*** Alıntı metin ***

Maliye Bakanı Mehmet Şimşek, Türkiye'nin ilk defa güçlü temelleriyle geleceğe güvenle bakmaya başladığını belirterek, "Bu da demek ki ciddi ölçüde içeride ve dışarıda bazı kesimlere rahatsızlık veriyor" dedi.
Maliye Bakanı Mehmet Şimşek, Türkiye'nin ilk defa güçlü temelleriyle geleceğe güvenle bakmaya başladığını belirterek, "Bu da demek ki ciddi ölçüde içeride ve dışarıda bazı kesimlere rahatsızlık veriyor" dedi.
Şimşek, partisinin İl Kadın Kolları Başkanlığınca Erdem Bayazıt Kültür Merkezi'nde düzenlenen değerlendirme programında yaptığı konuşmada, Türk Hava Yollarının (THY) çalışanlarına yönelik toplantıya katılmak için Antalya'ya geldiğini söyledi.

*** Toplanan veriler ***

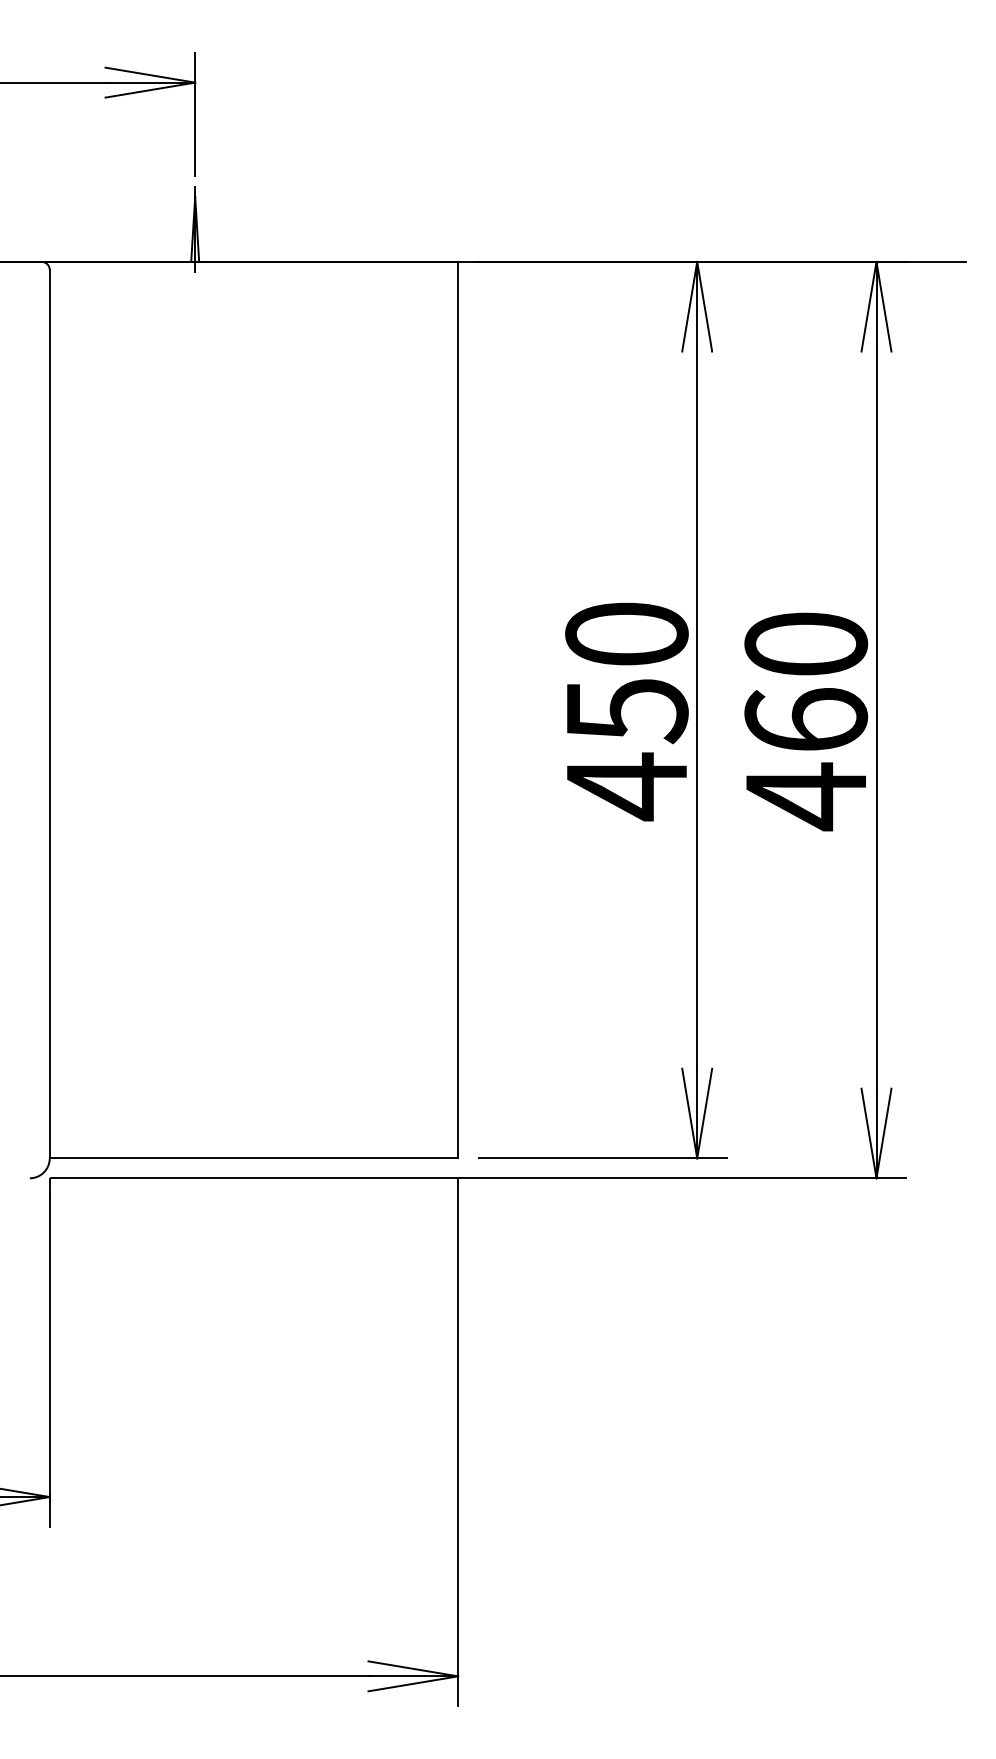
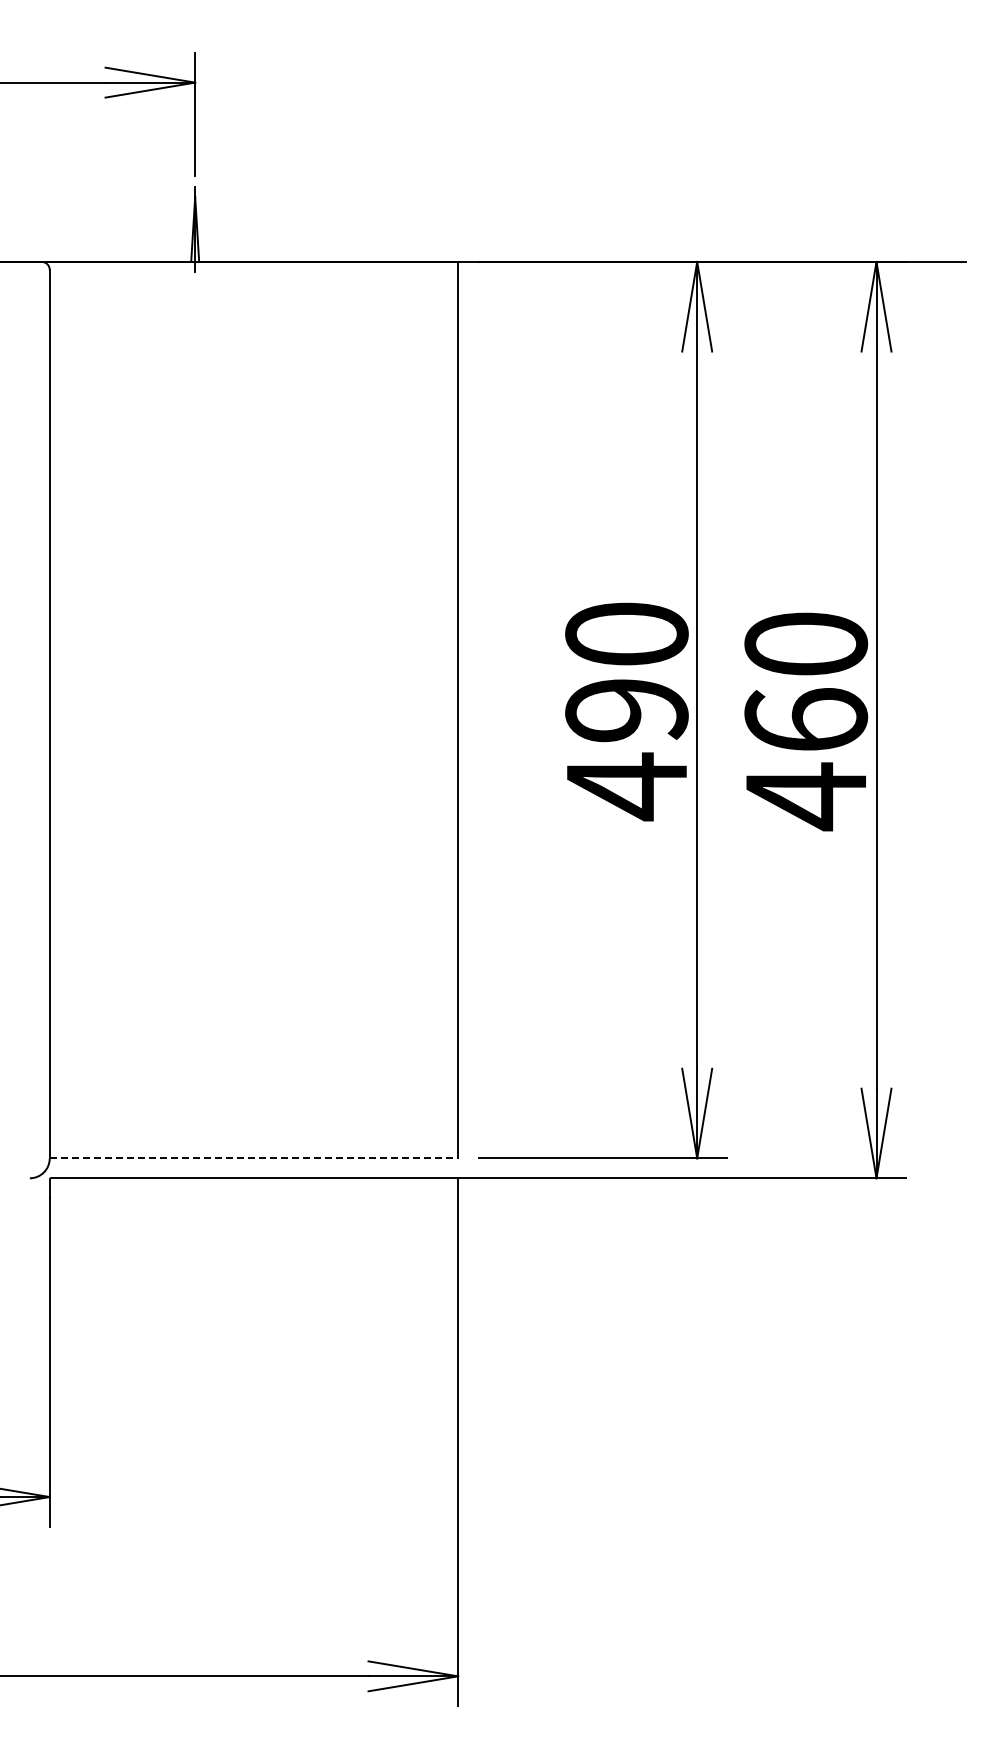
text at (626, 711): 450 -> 490
line at (254, 1158): solid -> dashed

***

## Alıştırmalar
(1) Alıntı metinde "Şimşek, partisinin İl" ile "Antalya'ya geldiğini söyledi." arasındaki bölümü, bu ifadeler de dahil olmak üzere harfi harfine yazıya geçirin.
(2) Alıntı metne göre Şimşek, Antalya'ya hangi amaçla geldiğini söyledi?
(3) Alıntı metinde adı geçen bütün yerleri sıralayın.
Yalnızca alıntı metne dayanın.

## Çözümler
(1)
Şimşek, partisinin İl Kadın Kolları Başkanlığınca Erdem Bayazıt Kültür Merkezi'nde düzenlenen değerlendirme programında yaptığı konuşmada, Türk Hava Yollarının (THY) çalışanlarına yönelik toplantıya katılmak için Antalya'ya geldiğini söyledi.

(2) Türk Hava Yollarının (THY) çalışanlarına yönelik toplantıya katılmak için.

(3) Türkiye, Erdem Bayazıt Kültür Merkezi, Antalya